On Fri, 01 Nov 2024 21:08:02 +0900 Asahi Lina <lina@xxxxxxxxxxxxx> wrote:
> If the source page is a PFN mapping, we copy back from userspace.
> However, if this fault is a remote access, we cannot use
> __copy_from_user_inatomic. Instead, use access_remote_vm() in this case.
>
> Fixes WARN and incorrect zero-filling when writing to CoW mappings in
> a remote process, such as when using gdb on a binary present on a DAX
> filesystem.
>
> [ 143.683782] ------------[ cut here ]------------
> [ 143.683784] WARNING: CPU: 1 PID: 350 at mm/memory.c:2904 __wp_page_copy_user+0x120/0x2bc
>
> ...
>
Thanks. I assume we should backport this into earlier kernels?

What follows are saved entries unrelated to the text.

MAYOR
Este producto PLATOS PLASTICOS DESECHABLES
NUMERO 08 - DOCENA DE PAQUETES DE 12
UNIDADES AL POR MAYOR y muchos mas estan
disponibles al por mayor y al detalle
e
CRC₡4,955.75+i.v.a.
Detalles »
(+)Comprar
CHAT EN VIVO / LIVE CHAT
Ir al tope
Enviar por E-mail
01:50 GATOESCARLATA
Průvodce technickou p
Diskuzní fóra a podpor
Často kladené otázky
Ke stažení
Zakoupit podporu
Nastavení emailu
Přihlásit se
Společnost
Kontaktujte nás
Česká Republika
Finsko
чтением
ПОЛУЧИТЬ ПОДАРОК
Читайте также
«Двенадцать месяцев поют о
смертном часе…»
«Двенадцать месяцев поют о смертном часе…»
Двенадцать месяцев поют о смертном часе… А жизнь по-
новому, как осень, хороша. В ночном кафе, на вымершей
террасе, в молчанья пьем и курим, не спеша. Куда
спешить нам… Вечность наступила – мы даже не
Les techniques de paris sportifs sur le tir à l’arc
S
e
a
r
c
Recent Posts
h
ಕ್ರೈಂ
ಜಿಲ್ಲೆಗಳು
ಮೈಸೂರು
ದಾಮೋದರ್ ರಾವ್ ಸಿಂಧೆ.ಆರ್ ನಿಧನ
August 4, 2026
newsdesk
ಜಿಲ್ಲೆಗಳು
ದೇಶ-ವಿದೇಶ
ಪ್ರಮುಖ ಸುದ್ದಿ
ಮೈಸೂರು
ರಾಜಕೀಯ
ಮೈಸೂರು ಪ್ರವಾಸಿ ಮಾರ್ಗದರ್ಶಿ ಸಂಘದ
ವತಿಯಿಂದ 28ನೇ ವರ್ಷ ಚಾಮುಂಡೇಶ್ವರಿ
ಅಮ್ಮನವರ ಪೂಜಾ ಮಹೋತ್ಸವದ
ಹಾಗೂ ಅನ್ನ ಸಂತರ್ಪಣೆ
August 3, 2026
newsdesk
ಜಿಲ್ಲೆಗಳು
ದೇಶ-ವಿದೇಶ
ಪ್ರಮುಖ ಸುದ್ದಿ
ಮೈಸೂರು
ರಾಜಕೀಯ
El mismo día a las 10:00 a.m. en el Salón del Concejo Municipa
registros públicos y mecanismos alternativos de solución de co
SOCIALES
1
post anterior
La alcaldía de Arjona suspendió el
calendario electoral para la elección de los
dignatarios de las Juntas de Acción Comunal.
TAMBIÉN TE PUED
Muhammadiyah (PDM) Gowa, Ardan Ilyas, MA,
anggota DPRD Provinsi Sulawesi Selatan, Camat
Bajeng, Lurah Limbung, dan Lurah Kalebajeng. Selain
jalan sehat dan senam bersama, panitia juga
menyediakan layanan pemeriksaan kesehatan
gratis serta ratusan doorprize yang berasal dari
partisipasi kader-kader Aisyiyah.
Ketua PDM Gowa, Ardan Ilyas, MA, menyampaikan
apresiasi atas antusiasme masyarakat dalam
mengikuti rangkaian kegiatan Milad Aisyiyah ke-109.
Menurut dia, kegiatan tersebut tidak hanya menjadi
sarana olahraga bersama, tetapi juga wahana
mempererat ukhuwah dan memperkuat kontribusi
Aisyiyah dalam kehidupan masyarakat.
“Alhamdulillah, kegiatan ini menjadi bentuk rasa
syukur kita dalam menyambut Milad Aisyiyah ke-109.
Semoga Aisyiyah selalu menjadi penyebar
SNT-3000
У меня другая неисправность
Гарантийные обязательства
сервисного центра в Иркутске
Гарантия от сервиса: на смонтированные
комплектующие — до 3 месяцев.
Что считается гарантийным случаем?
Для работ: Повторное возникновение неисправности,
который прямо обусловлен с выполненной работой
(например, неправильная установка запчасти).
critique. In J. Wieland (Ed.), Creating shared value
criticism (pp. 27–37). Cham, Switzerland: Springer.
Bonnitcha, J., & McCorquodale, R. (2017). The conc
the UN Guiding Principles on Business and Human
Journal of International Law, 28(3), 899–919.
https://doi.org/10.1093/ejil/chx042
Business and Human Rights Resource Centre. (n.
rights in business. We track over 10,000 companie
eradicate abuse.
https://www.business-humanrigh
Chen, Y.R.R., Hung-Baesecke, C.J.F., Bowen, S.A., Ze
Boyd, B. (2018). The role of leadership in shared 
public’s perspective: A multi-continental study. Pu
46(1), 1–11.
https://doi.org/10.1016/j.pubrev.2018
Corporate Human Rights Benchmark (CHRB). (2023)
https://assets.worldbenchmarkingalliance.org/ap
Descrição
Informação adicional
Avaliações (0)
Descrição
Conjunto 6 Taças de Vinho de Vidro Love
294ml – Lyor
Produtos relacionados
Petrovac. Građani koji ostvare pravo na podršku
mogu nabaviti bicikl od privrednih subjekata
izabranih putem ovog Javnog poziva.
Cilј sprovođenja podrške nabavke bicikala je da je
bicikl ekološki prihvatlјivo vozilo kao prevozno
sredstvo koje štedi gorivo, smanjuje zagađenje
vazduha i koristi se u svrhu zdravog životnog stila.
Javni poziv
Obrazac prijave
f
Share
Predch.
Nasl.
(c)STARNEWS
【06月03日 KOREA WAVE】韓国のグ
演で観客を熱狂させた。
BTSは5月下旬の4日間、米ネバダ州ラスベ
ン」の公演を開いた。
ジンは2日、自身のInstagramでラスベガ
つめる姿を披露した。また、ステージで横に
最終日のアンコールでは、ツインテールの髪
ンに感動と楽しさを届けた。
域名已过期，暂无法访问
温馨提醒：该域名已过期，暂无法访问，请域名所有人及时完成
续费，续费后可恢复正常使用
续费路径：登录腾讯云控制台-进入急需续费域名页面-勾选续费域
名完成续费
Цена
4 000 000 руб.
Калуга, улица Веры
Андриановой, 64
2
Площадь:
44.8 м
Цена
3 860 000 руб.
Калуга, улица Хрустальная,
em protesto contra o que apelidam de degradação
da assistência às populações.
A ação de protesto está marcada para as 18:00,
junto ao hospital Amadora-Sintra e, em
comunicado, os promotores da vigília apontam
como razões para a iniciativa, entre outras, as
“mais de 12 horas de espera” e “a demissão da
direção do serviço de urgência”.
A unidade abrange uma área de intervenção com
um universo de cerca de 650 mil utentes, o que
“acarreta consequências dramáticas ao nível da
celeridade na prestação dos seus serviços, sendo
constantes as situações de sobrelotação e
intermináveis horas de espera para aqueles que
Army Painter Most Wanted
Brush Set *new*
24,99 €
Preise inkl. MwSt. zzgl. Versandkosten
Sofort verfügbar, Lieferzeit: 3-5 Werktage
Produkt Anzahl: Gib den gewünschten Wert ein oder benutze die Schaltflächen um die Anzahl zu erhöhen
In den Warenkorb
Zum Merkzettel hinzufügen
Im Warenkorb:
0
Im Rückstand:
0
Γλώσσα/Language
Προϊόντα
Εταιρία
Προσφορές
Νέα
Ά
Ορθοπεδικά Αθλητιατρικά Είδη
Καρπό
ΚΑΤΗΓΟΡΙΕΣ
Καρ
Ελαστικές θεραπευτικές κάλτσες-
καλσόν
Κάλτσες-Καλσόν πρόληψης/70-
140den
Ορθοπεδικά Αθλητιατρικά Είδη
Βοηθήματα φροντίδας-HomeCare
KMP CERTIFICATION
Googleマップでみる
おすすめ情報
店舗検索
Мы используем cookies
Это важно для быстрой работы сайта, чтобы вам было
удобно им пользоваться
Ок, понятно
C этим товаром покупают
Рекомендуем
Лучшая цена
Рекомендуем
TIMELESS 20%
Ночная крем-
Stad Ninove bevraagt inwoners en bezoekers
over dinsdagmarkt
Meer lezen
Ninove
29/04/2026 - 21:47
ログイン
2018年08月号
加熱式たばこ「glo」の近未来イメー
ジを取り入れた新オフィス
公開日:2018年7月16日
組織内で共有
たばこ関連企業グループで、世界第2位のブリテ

If so, a Fixes: target is desired, to tell people how far back in time
it should be ported. I think it's
83d116c53058 ("mm: fix double page fault on arm64 if PTE_AF is cleared").
> --- a/mm/memory.c
> +++ b/mm/memory.c
> @@ -3081,13 +3081,18 @@ static inline int __wp_page_copy_user(struct page *dst, struct page *src,
> update_mmu_cache_range(vmf, vma, addr, vmf->pte, 1);
> }
>
> + /* If the mm is a remote mm, copy in the page using access_remote_vm() */
> + if (current->mm != mm) {
> + if (access_remote_vm(mm, (unsigned long)uaddr, kaddr, PAGE_SIZE, 0) != PAGE_SIZE)
> + goto warn;
> + }
> /*
> * This really shouldn't fail, because the page is there
> * in the page tables. But it might just be unreadable,
> * in which case we just give up and fill the result with
> * zeroes.
> */
> - if (__copy_from_user_inatomic(kaddr, uaddr, PAGE_SIZE)) {
> + else if (__copy_from_user_inatomic(kaddr, uaddr, PAGE_SIZE)) {
> if (vmf->pte)
> goto warn;
>
The coding style ends up being unconventional. I made these changes:
--- a/mm/memory.c~mm-fix-__wp_page_copy_user-fallback-path-for-remote-mm-fix
+++ a/mm/memory.c
@@ -3081,18 +3081,20 @@ static inline int __wp_page_copy_user(st
update_mmu_cache_range(vmf, vma, addr, vmf->pte, 1);
}
- /* If the mm is a remote mm, copy in the page using access_remote_vm() */
- if (current->mm != mm) {
- if (access_remote_vm(mm, (unsigned long)uaddr, kaddr, PAGE_SIZE, 0) != PAGE_SIZE)
- goto warn;
- }
/*
- * This really shouldn't fail, because the page is there
- * in the page tables. But it might just be unreadable,
- * in which case we just give up and fill the result with
- * zeroes.
+ * If the mm is a remote mm, copy in the page using access_remote_vm()
*/
- else if (__copy_from_user_inatomic(kaddr, uaddr, PAGE_SIZE)) {
+ if (current->mm != mm) {
+ if (access_remote_vm(mm, (unsigned long)uaddr, kaddr,
+ PAGE_SIZE, 0) != PAGE_SIZE)
+ goto warn;
+ } else if (__copy_from_user_inatomic(kaddr, uaddr, PAGE_SIZE)) {
+ /*
+ * This really shouldn't fail, because the page is there
+ * in the page tables. But it might just be unreadable,
+ * in which case we just give up and fill the result with
+ * zeroes.
+ */
if (vmf->pte)
goto warn;
_
I'll queue this for testing and shall await further review.